Chris Watt's emergence as the starting left guard over Andrew Nuss was not a decision that was made lightly by the Notre Dame coaching staff.
Watt, a 6-foot-3, 310-pound junior, was named the starter the same day Dayne Crist was named the starting quarterback last week. Watt's physical nature led to him beating out the 6-5, 303-pound Nuss.
"You know, I would just say that Chris is a bit stronger at the point of attack, as a technician, (Nuss) utilizes his strengths, and that is his smarts, and he gets in good positions. Chris is more powerful at the point of attack," Kelly said Tuesday a week after naming Watt the starter.
"Sometimes that works to a great advantage, but other times (Watt will) swing and miss a couple times and Andrew would not. So you can see that their styles are a little bit different from that standpoint but if you're asking me straight up, Chris is a guy that's going to bang it in there pretty good."

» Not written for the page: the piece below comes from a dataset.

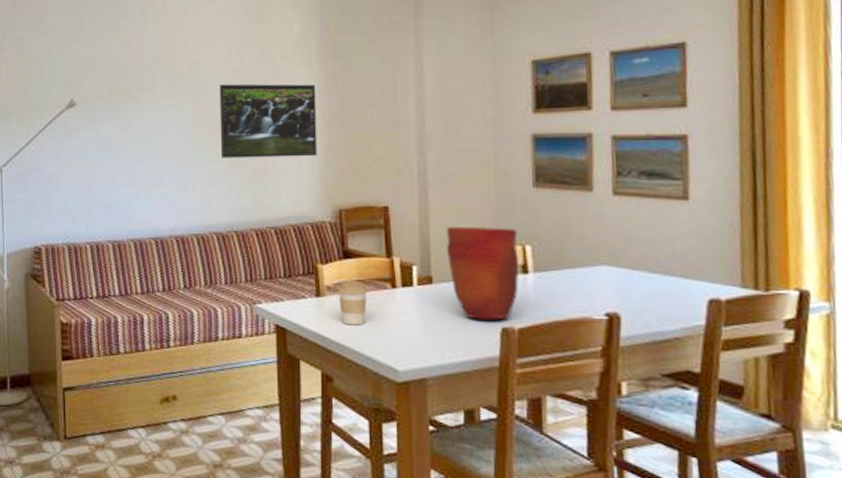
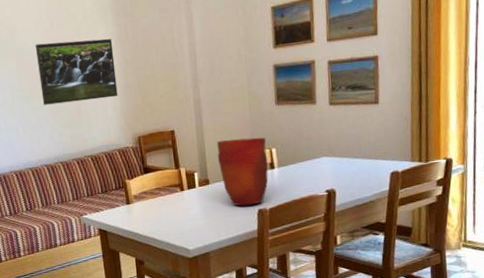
coffee cup: present [338,280,368,326] -> none [142,188,164,222]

Watt said he expects to have some butterflies in his stomach when he starts against South Florida on Saturday, but he expects his nerves to calm down quickly after the first play.
He said before the game he will listen to an instrumental piece of music from the Friday Night Lights soundtrack to keep his nerves in check.
"It gets a little intense, the music, but it's not like Rage Against the Machine or anything," Watt said.
Offensive line coach Ed Warinner said while Watt is the starter, Nuss is just as valuable to Notre Dame.
The senior can be used at both guard spots and has trained to play center behind starter Braxston Cave and Mike Golic Jr.
"Nuss has a value to our team that is tremendous," Warinner said. "He'll be the first guy in at right guard, the first guy in at left guard or the third guy in at center."
As for Watt's tendency to swing and miss because he is trying to be too physical, it appears Warinner is willing to accept a few mistakes from the starting left guard.
"He's very explosive and very powerful and just brings a lot of pop, a lot of physicality up front. We really like that," Warinner said. "He's a younger guy and doesn't have as much experience. Occasionally, he can make a mistake in there, but he's shown over the course of camp a consistency."